* Start *
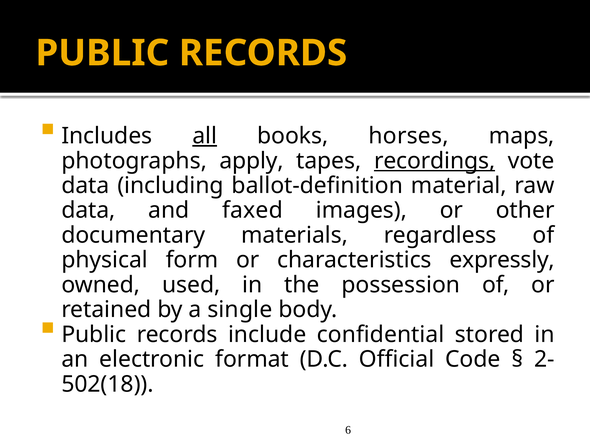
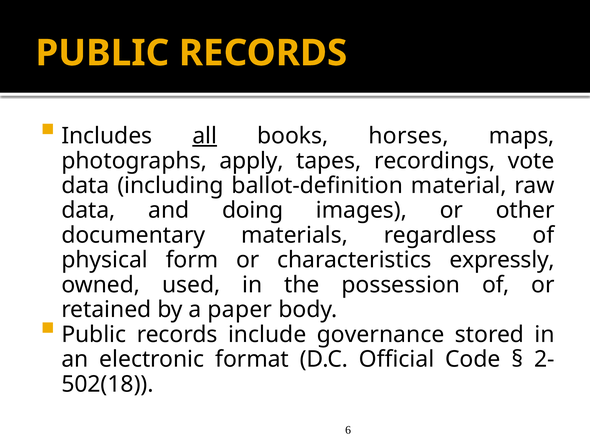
recordings underline: present -> none
faxed: faxed -> doing
single: single -> paper
confidential: confidential -> governance
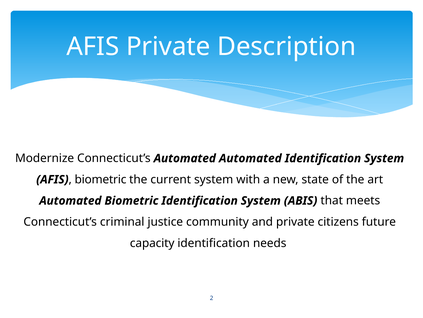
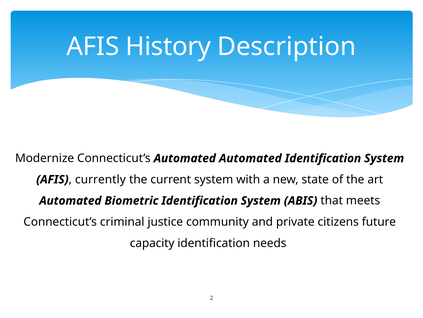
AFIS Private: Private -> History
biometric at (101, 179): biometric -> currently
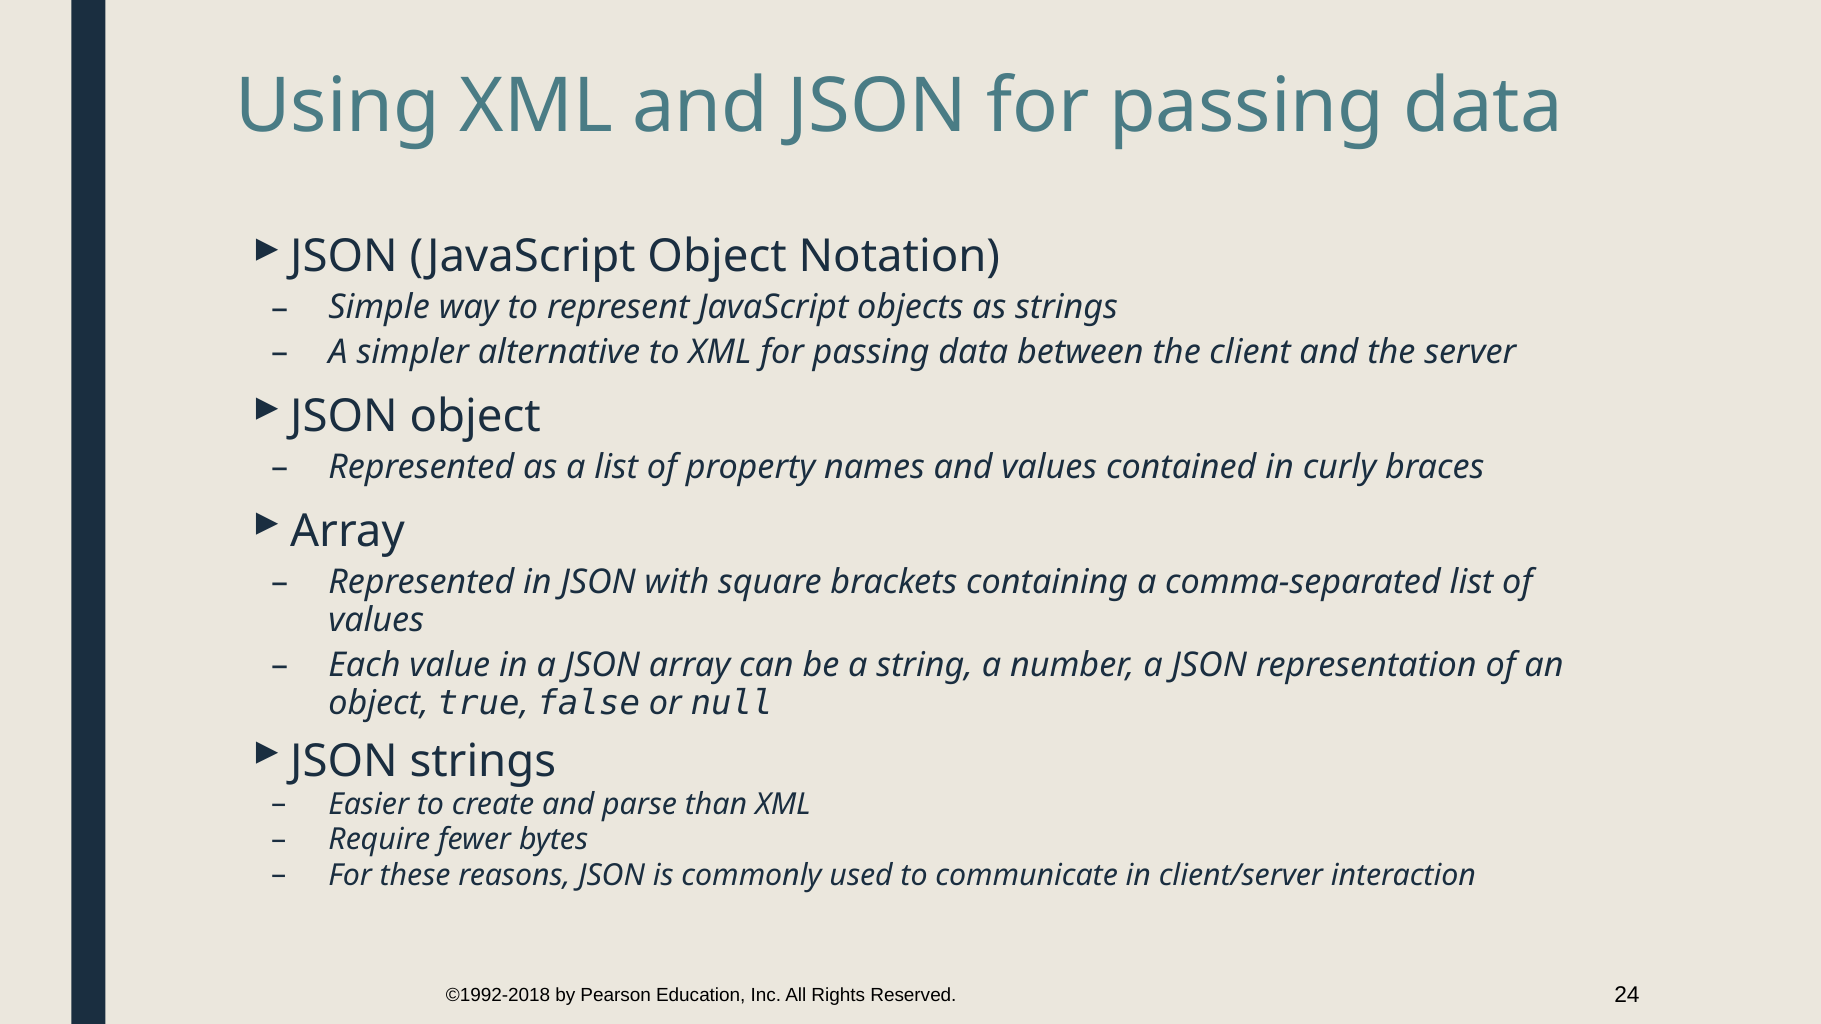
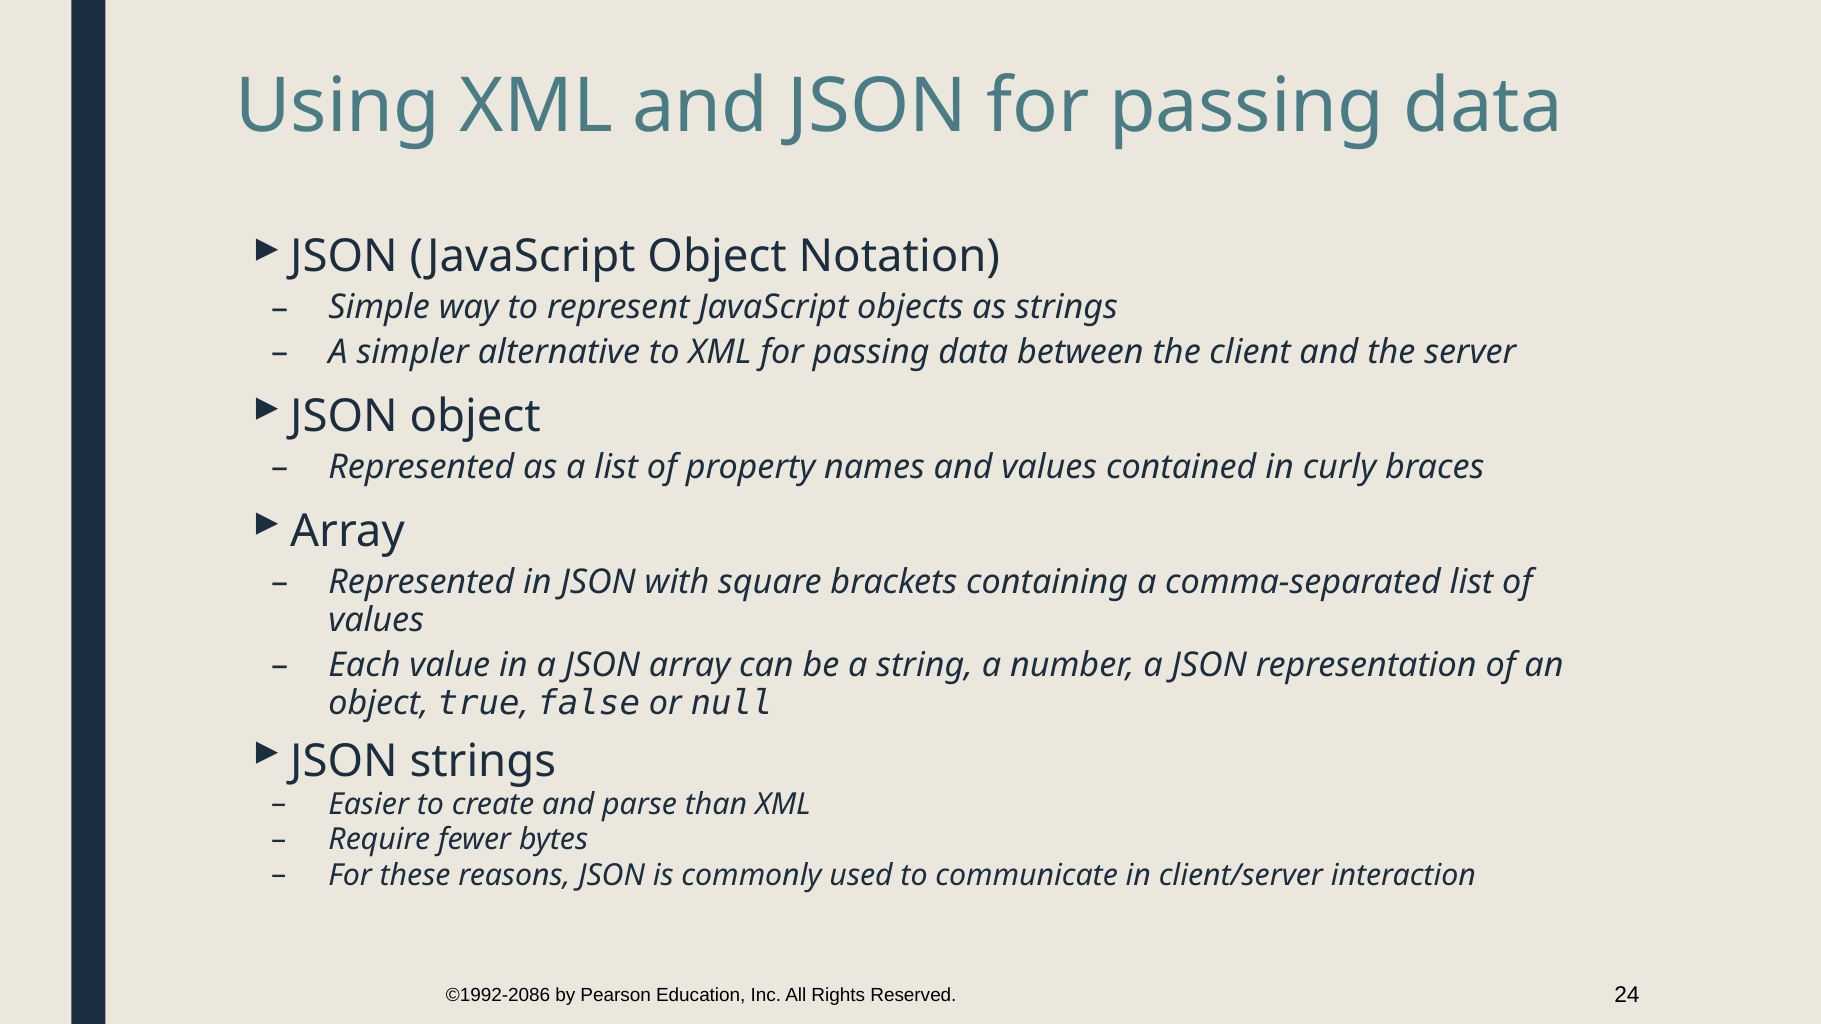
©1992-2018: ©1992-2018 -> ©1992-2086
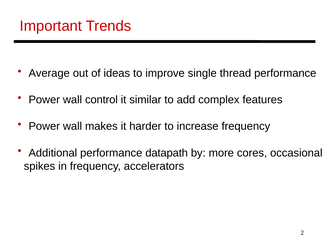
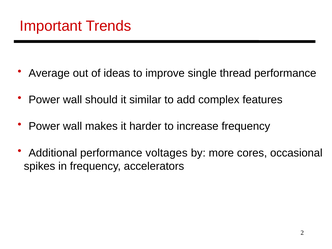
control: control -> should
datapath: datapath -> voltages
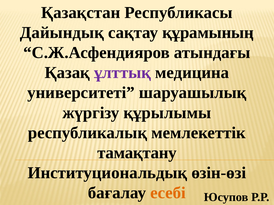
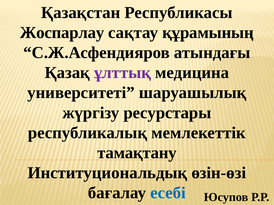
* End *
Exercise details
Return the lines from the one containing "AFIS Private: Private -> History" through the end of the records, inclusive, without modification. Omit the pictures.

Complete answer
AFIS Private: Private -> History
biometric at (101, 179): biometric -> currently
©1992-2018: ©1992-2018 -> ©1992-2086
control: control -> should
datapath: datapath -> voltages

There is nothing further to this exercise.